**DATASET RECORDS**
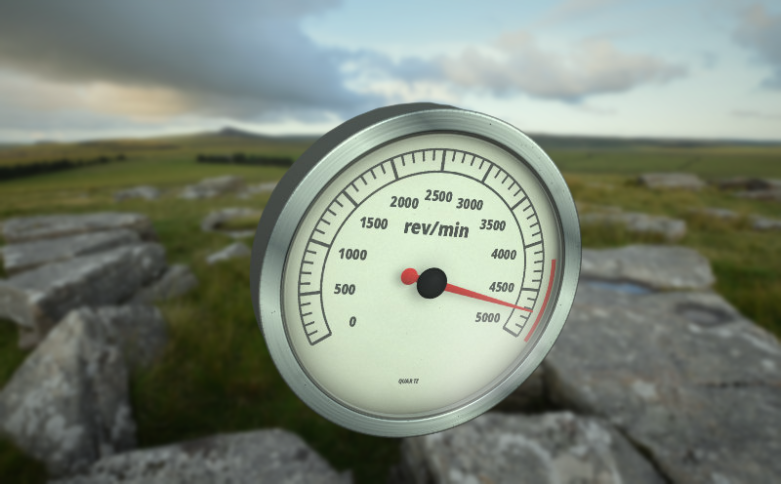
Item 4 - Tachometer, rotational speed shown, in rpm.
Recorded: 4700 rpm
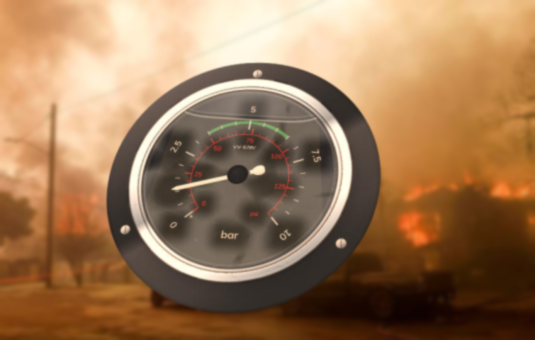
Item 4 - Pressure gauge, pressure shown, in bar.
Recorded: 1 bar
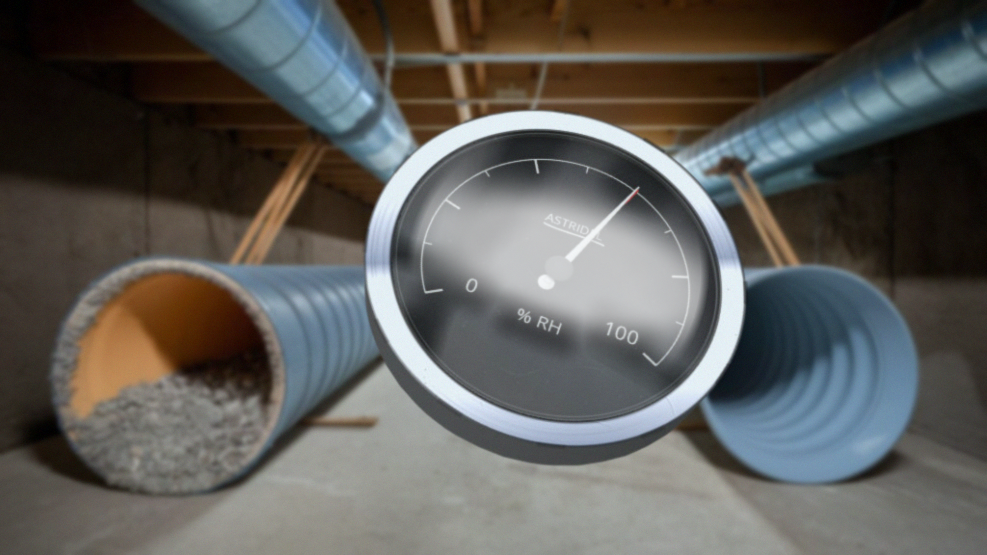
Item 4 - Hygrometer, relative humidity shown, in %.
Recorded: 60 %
--
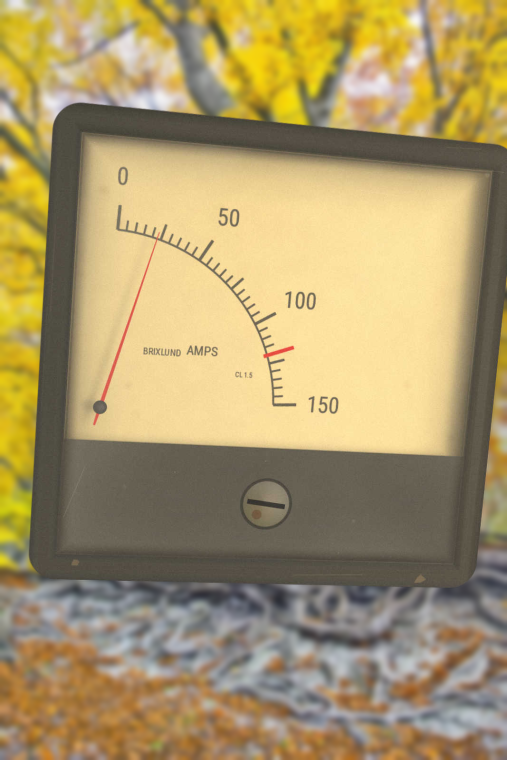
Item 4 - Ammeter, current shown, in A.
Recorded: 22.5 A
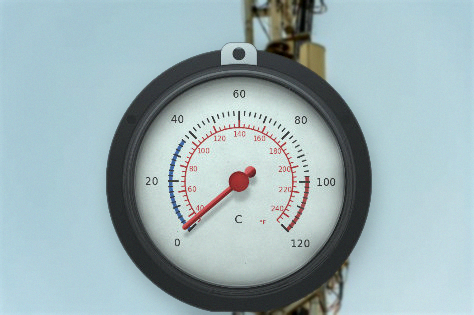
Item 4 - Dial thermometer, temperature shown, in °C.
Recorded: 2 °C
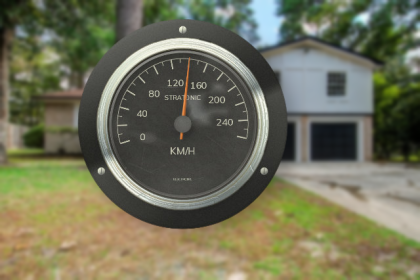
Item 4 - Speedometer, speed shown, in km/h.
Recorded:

**TASK**
Return every line of the data above that contains the string "Item", matching case exactly.

**PROBLEM SOLUTION**
Item 4 - Tachometer, rotational speed shown, in rpm.
Item 4 - Pressure gauge, pressure shown, in bar.
Item 4 - Hygrometer, relative humidity shown, in %.
Item 4 - Ammeter, current shown, in A.
Item 4 - Dial thermometer, temperature shown, in °C.
Item 4 - Speedometer, speed shown, in km/h.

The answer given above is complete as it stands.